The 2015 Budget Bill, signed into law on November 2nd, will put an end to two popular Social Security claiming loopholes associated with the restricted application and file-and-suspend claiming options. While Social Security permits claimants age 62 and over to receive the greater of two amounts: up to 50 percent of their spouse’s retirement benefit or their own accrued benefit, loopholes in the law created unintended opportunities that will soon change.
HERE’S WHAT YOU NEED TO KNOW…
A short window remains open for eligible individuals to take advantage of the two strategies noted below before the new rules go into effect. Social Security recipients who are currently utilizing either strategy will be grandfathered.
Restricted Application (This will be eliminated as of January 2016)

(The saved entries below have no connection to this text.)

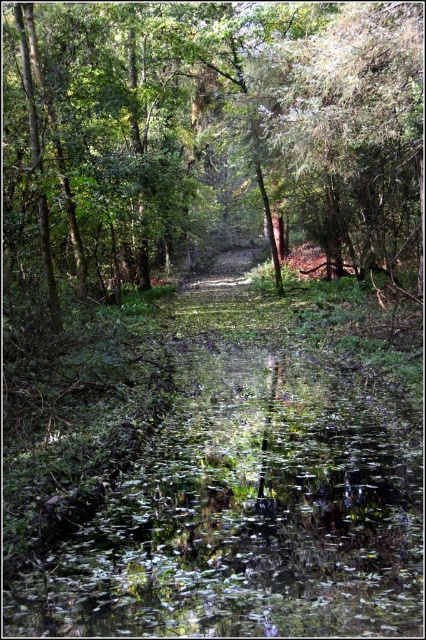
Does green leafy water at center appear on the left side of green leafy tree at upper right?

Correct, you'll find green leafy water at center to the left of green leafy tree at upper right.

Measure the distance between point (x=207, y=561) and camera.

Point (x=207, y=561) and camera are 15.09 feet apart from each other.

Measure the distance between point (140, 522) and camera.

The distance of point (140, 522) from camera is 17.18 feet.

Find the location of a particular element. The height and width of the screenshot is (640, 426). green leafy water at center is located at coordinates (250, 513).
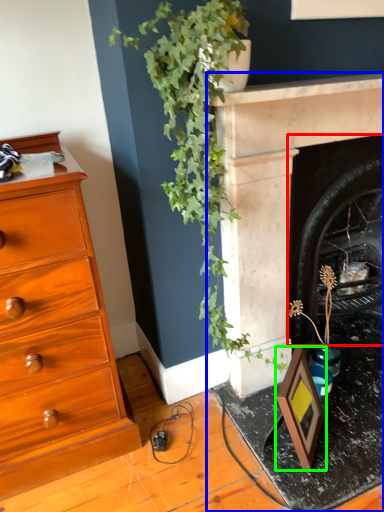
Question: Estimate the real-world distances between objects in this image. Which object is farther from fireplace (highlighted by a red box), fireplace (highlighted by a blue box) or picture frame (highlighted by a green box)?

Choices:
 (A) fireplace
 (B) picture frame

Answer: (B)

- Today: Legislation passed in 2000 permitted married individuals who reached their full retirement age (65 for those born 1938-1942; 66 for those born 1943-1954) to “claim now, claim more late” by filing a “restricted application.” Doing so allowed the spouse of an individual to collect on a spousal benefit while suspending their own in order to receive a potentially larger payout in the future. Those who elected this scenario could receive a benefit payout through the spousal benefit, while increasing their future individual payout by 8% per year up until age 70 when they would then switch and file for their individual benefit payout.

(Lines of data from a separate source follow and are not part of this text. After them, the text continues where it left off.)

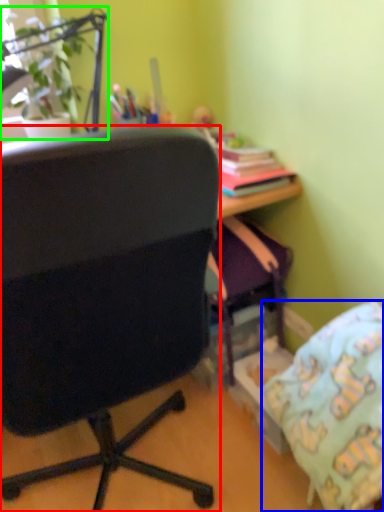
Question: Considering the real-world distances, which object is farthest from chair (highlighted by a red box)? pillow (highlighted by a blue box) or houseplant (highlighted by a green box)?

Choices:
 (A) pillow
 (B) houseplant

Answer: (B)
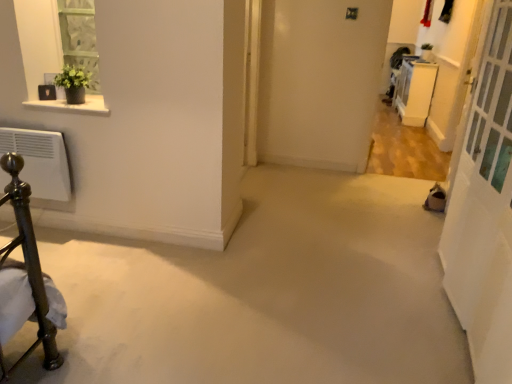
Identify the location of vacant space positioned to the left of white glass screen door at right. This screenshot has width=512, height=384. (329, 307).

- As of January 1, 2016: Individuals who are eligible for a spousal benefit, and elect to receive it, will be deemed to have filed for their own retirement benefit, thus losing the option to have their own payout increase while receiving the spousal benefit.
- EXCEPTIONS: Those aged 62 or older by the end of 2015 can still use the “restricted application” strategy. Likewise, spouses who are already collecting benefits on their partner’s earnings record can continue to do so and switch to their own larger retirement benefit at a later date, up until age 70.
File-and-suspend loophole (This will be eliminated effective May 1, 2016)
- Today: Seniors receiving Social Security retirement benefits have the ability to suspend their Social Security benefits, if they choose to go back to work and earn additional credits in order to increase their payout benefits in the future.
- As of May 1, 2016: No one will be able to collect benefits on their earnings record (including a spouse or children) during the period that benefits are suspended.